It's a lovely emulsifier, and I like the thinner version of the lotion I made with it. Still waiting for my reviews to come in...

Thanks for sending this to me. It's an interesting emulsifier and one I'm going to experiment with further. I want to try comparing it to BTMS-50, Rita BTMS-225, and other emulsifiers I have, so I'll be writing about this a lot more!

Scentual Art said...

Hi Susan,

Do you know the source of Natragem? Could you share an idea for a light lotion recipe with this, or shate yours?

Thanks! Love love live your site & blog!

AnaBa said...

Hi, as far as I know, Natragem EW is anionic emulsifier (not nonionic as was said here). Thus, could you,pls, advise which ingredients should be avoided in the formula. Thank you!

Caleb said...

A little new to lotioncrafting. Have been using polawax lately. Just found your blog and subscribed to patreon. Your blog is extremely helpful. With this emulsifier (Natragem EW) my first try was with a lotion. Put the butter and emulsifier in a beaker. Heated that combo to 167F. Poored that (butters and Natragem) into my oils (didnt want to damage said oils) and reheated to liquify. Mixed with water phase that was heated to 167F. The end product looks very watery. More so than when I use the polawax. The container that held the emulsifier and butters (which i poured into the beaker with oils) had residue on the sides almost as if i didnt heat it enough, or i should add my oils to the beaker with the emulsifier? I also added 10% extra water to account for burn off (which i regularly do) in my water phase so maybe it didnt all burn off. I haven't run into this problem using polawax or any other complete emulsifier until now with the Natragem.

Any tips or thoughts would be greatly appreciated.

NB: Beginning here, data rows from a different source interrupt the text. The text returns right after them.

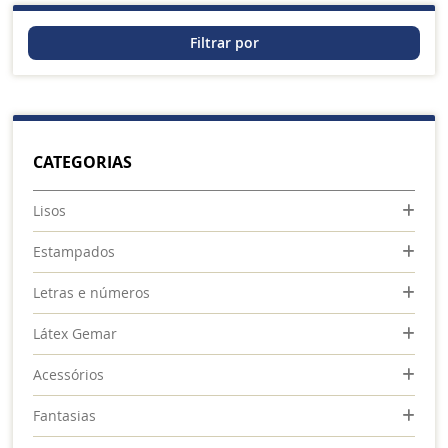
Filtrar por
CATEGORIAS
Lisos
Estampados
Letras e números
Látex Gemar
Acessórios
Fantasias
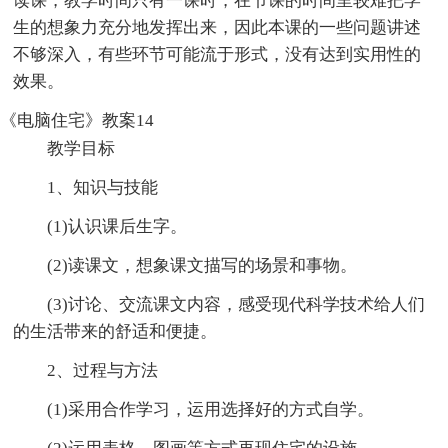
读课，教学时间只有一课时，在节课的时间里较难把学
生的想象力充分地发挥出来，因此本课的一些问题讲述
不够深入，有些环节可能流于形式，没有达到实用性的
效果。
《电脑住宅》教案14
教学目标
1、知识与技能
(1)认识课后生字。
(2)读课文，想象课文描写的场景和事物。
(3)讨论、交流课文内容，感受现代科学技术给人们
的生活带来的舒适和便捷。
2、过程与方法
(1)采用合作学习，运用选择好的方式自学。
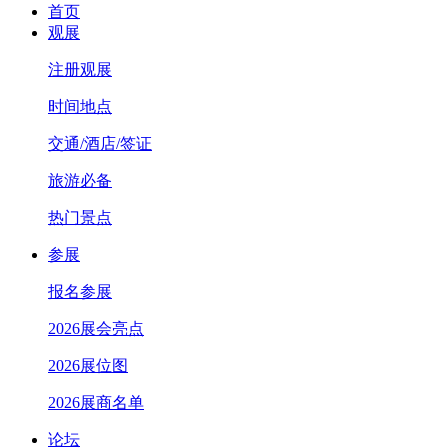
首页
观展
注册观展
时间地点
交通/酒店/签证
旅游必备
热门景点
参展
报名参展
2026展会亮点
2026展位图
2026展商名单
论坛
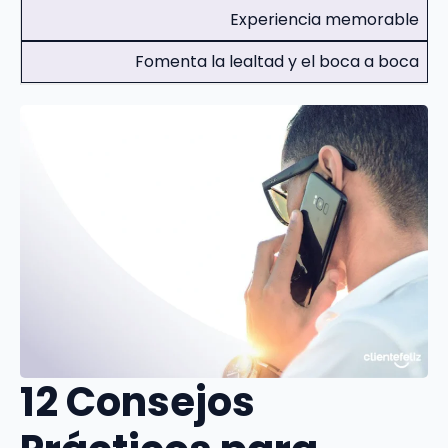
Experiencia memorable
Fomenta la lealtad y el boca a boca
12 Consejos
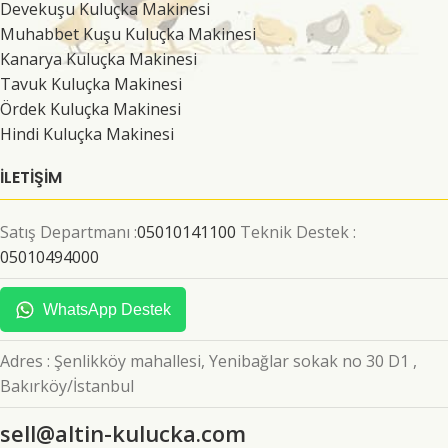
Devekuşu Kuluçka Makinesi
Muhabbet Kuşu Kuluçka Makinesi
Kanarya Kuluçka Makinesi
Tavuk Kuluçka Makinesi
Ördek Kuluçka Makinesi
Hindi Kuluçka Makinesi
İLETİŞİM
Satış Departmanı :
05010141100
Teknik Destek :
05010494000
WhatsApp Destek
Adres : Şenlikköy mahallesi, Yenibağlar sokak no 30 D1 ,
Bakırköy/İstanbul
sell@altin-kulucka.com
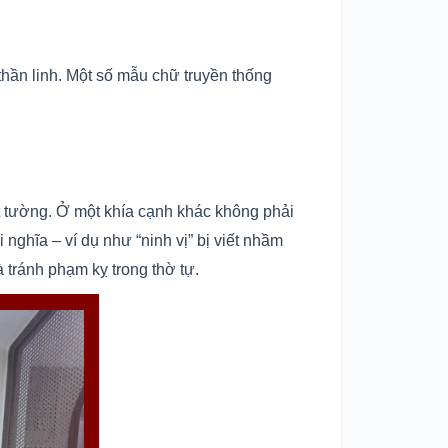
thần linh. Một số mẫu chữ truyền thống
t tường. Ở một khía cạnh khác không phải
 nghĩa – ví dụ như “ninh vị” bị viết nhầm
à tránh phạm kỵ trong thờ tự.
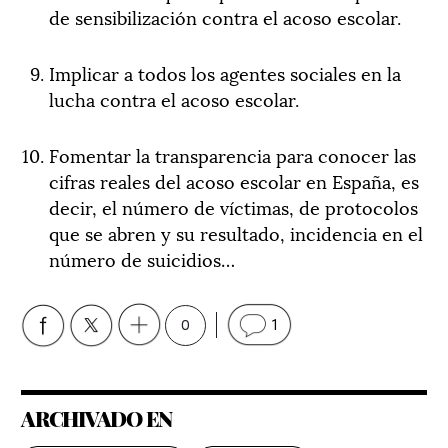
de sensibilización contra el acoso escolar.
Implicar a todos los agentes sociales en la
lucha contra el acoso escolar.
Fomentar la transparencia para conocer las
cifras reales del acoso escolar en España, es
decir, el número de víctimas, de protocolos
que se abren y su resultado, incidencia en el
número de suicidios…
0
1
ARCHIVADO EN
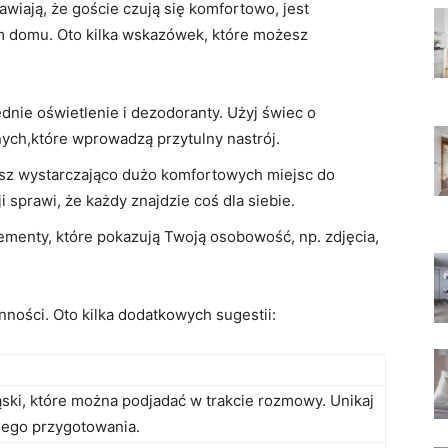
ają, ​że goście czują się⁤ komfortowo,‍ jest
domu.​ Oto kilka wskazówek, które‌ możesz​
nie ⁢oświetlenie i dezodoranty. Użyj świec o​
ych,które wprowadzą ‌przytulny nastrój.
sz wystarczająco dużo ‌komfortowych miejsc do
 sprawi, że każdy ⁢znajdzie coś dla siebie.
menty, które pokazują⁢ Twoją ⁢osobowość, ⁤np. zdjęcia,
ności. Oto kilka ‌dodatkowych ⁤sugestii:
ski, które można‌ podjadać w trakcie rozmowy. Unikaj
giego przygotowania.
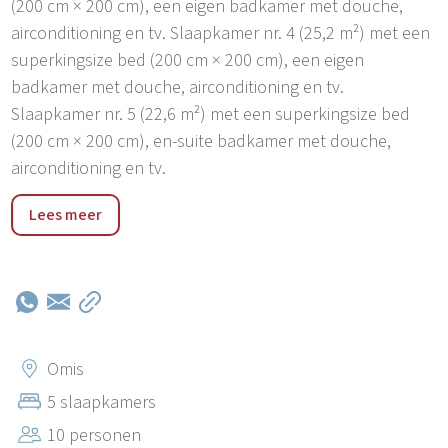
(200 cm × 200 cm), een eigen badkamer met douche,
airconditioning en tv. Slaapkamer nr. 4 (25,2 m²) met een
superkingsize bed (200 cm × 200 cm), een eigen
badkamer met douche, airconditioning en tv.
Slaapkamer nr. 5 (22,6 m²) met een superkingsize bed
(200 cm × 200 cm), en-suite badkamer met douche,
airconditioning en tv.
Villa Kiara ligt op slechts 25 km afstand. Je kunt een
Lees meer
bezoek brengen aan deze prachtige parel van de
Middellandse Zee en aan de beroemde stad Split, waar
je oude bezienswaardigheden vindt die als decor
dienden voor de beroemde serie Game of Thrones.
Daarnaast zijn hier nog enkele suggesties voor
uitstapjes: Makarska (40 min.), Dubrovnik (3 uur), Trogir
Omis
(1 uur), Zadar (2 uur), de Krka-watervallen (1,5 uur) en
5 slaapkamers
de Plitvicemeren, die allemaal binnen het bereik van een
10 personen
dagtrip liggen, zodat u ze allemaal kunt bezoeken terwijl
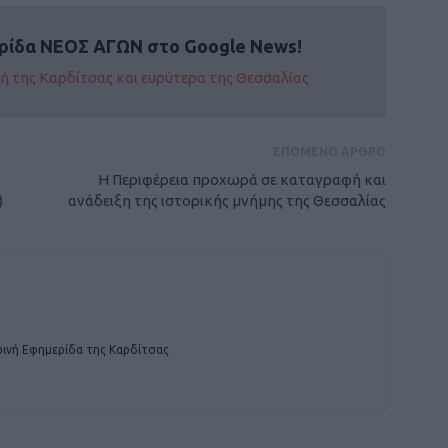
ρίδα ΝΕΟΣ ΑΓΩΝ στο Google News!
οχή της Καρδίτσας και ευρύτερα της Θεσσαλίας
ΕΠΟΜΕΝΟ ΑΡΘΡΟ
Η Περιφέρεια προχωρά σε καταγραφή και
)
ανάδειξη της ιστορικής μνήμης της Θεσσαλίας
ινή Εφημερίδα της Καρδίτσας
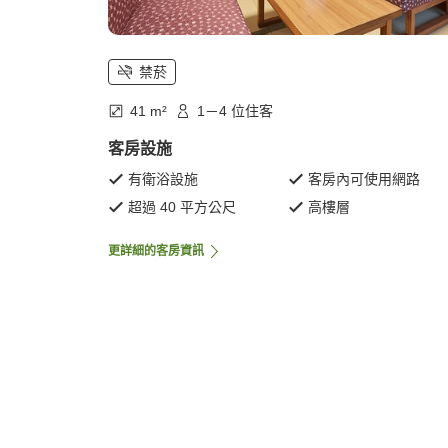
禁菸
41 m²
1－4 位住客
客房設施
有衛浴設施
客房內可使用網路
超過 40 平方公尺
高樓層
更詳細的客房資訊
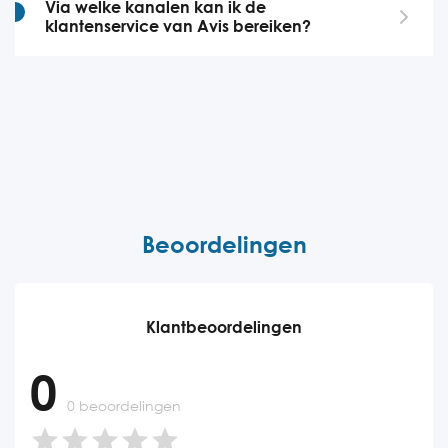
Via welke kanalen kan ik de
klantenservice van Avis bereiken?
Beoordelingen
Klantbeoordelingen
0
0 beoordelingen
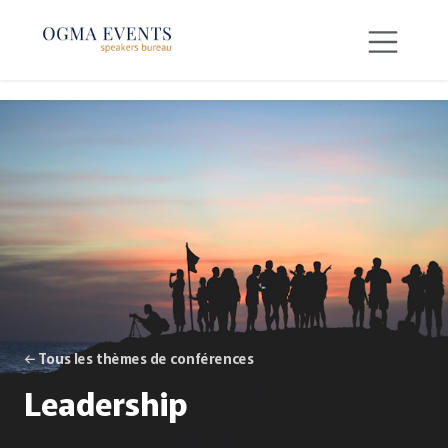
SE RENDRE AU CONTENU
← Tous les thèmes de conférences
Leadership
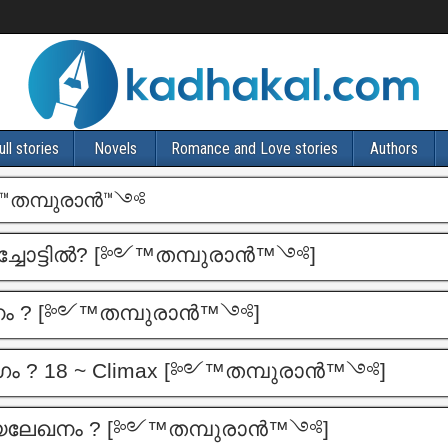
ull stories
Novels
Romance and Love stories
Authors
തമ്പുരാൻ™༺
്ചോട്ടിൽ? [༻™തമ്പുരാൻ™༺]
നം ? [༻™തമ്പുരാൻ™༺]
ാഗം ? 18 ~ Climax [༻™തമ്പുരാൻ™༺]
യലേഖനം ? [༻™തമ്പുരാൻ™༺]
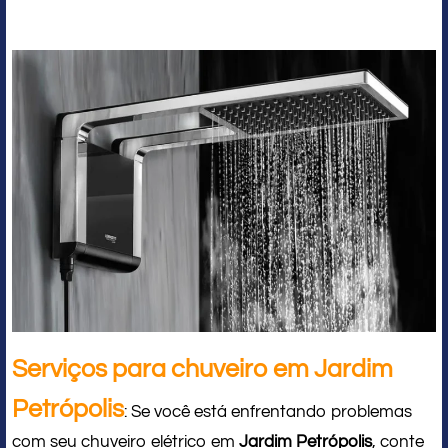
Serviços para chuveiro em Jardim
Petrópolis
: Se você está enfrentando problemas
com seu chuveiro elétrico em
Jardim Petrópolis
, conte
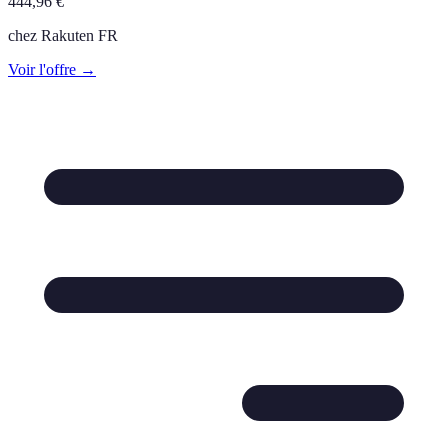
444,96
€
chez
Rakuten FR
Voir l'offre →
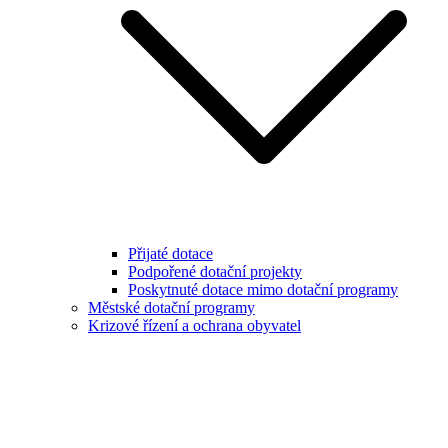
Přijaté dotace
Podpořené dotační projekty
Poskytnuté dotace mimo dotační programy
Městské dotační programy
Krizové řízení a ochrana obyvatel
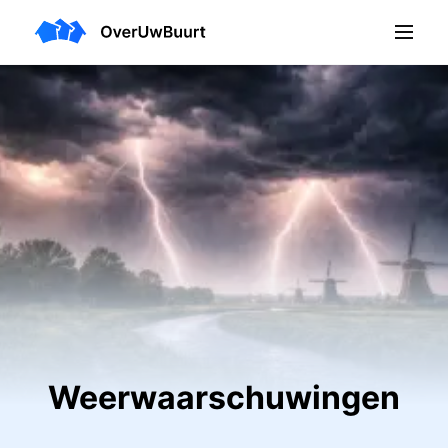
Weerwaarschuwingen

Susan Barclay-Nichols said...

As I say on the upper right hand corner of every page, "If you're asking for help with a recipe, I need the complete recipe in percentages and your exact process. I can't help without these, and I won't be able to do a back-and-forth with you to get the information." If you wish my help, please provide this information. Thanks.

Danuta Kilar said...

Susan one question I just got this emulsifier, I love , I love lotion pro 165 it gives me very light lotion especially when I combine it with cetyl esters. Would it be similar with Natragem?